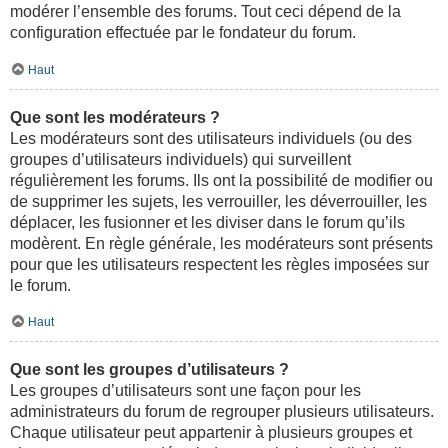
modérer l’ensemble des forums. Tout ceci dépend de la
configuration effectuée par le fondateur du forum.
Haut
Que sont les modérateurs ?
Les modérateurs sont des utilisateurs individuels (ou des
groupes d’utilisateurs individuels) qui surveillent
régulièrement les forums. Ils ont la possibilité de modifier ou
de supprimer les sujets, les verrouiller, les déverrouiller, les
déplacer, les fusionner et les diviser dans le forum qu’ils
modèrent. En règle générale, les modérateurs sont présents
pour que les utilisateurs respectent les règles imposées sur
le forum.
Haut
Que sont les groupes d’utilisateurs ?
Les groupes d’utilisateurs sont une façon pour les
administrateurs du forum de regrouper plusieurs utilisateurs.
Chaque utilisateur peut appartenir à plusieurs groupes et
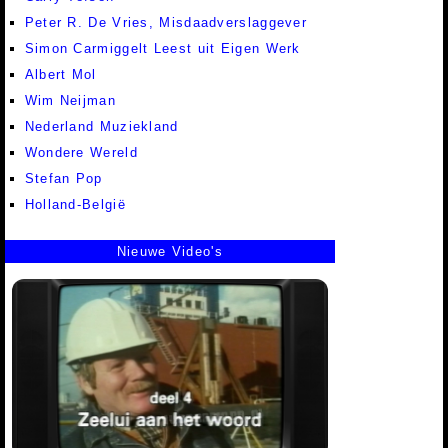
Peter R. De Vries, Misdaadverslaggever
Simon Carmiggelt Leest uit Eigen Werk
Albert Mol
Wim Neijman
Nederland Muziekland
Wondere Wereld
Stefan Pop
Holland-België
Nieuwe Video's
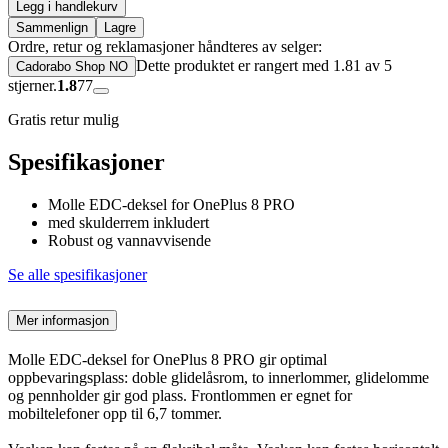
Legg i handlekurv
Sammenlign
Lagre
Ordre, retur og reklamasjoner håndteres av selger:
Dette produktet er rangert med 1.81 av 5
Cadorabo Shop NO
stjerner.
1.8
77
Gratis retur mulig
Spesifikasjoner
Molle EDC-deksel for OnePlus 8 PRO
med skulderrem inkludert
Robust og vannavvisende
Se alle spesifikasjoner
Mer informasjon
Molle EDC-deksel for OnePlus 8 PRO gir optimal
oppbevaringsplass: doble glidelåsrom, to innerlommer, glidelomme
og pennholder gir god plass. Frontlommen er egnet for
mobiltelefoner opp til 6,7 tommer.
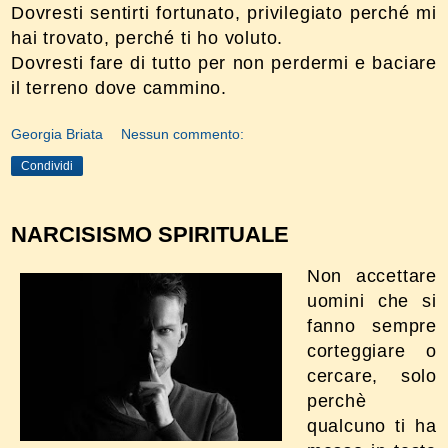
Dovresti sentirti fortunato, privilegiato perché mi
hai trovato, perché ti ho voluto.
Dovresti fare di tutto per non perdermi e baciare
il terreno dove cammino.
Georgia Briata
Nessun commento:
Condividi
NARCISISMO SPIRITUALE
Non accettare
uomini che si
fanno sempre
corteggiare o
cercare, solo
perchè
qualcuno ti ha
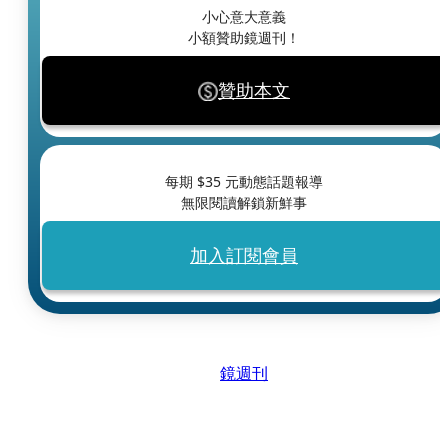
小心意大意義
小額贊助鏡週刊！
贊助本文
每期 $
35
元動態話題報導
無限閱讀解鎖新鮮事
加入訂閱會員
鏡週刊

_What this task involves_
Count the lines in the data that contain the string "retur" and give only that number.

_Answer for the task_
2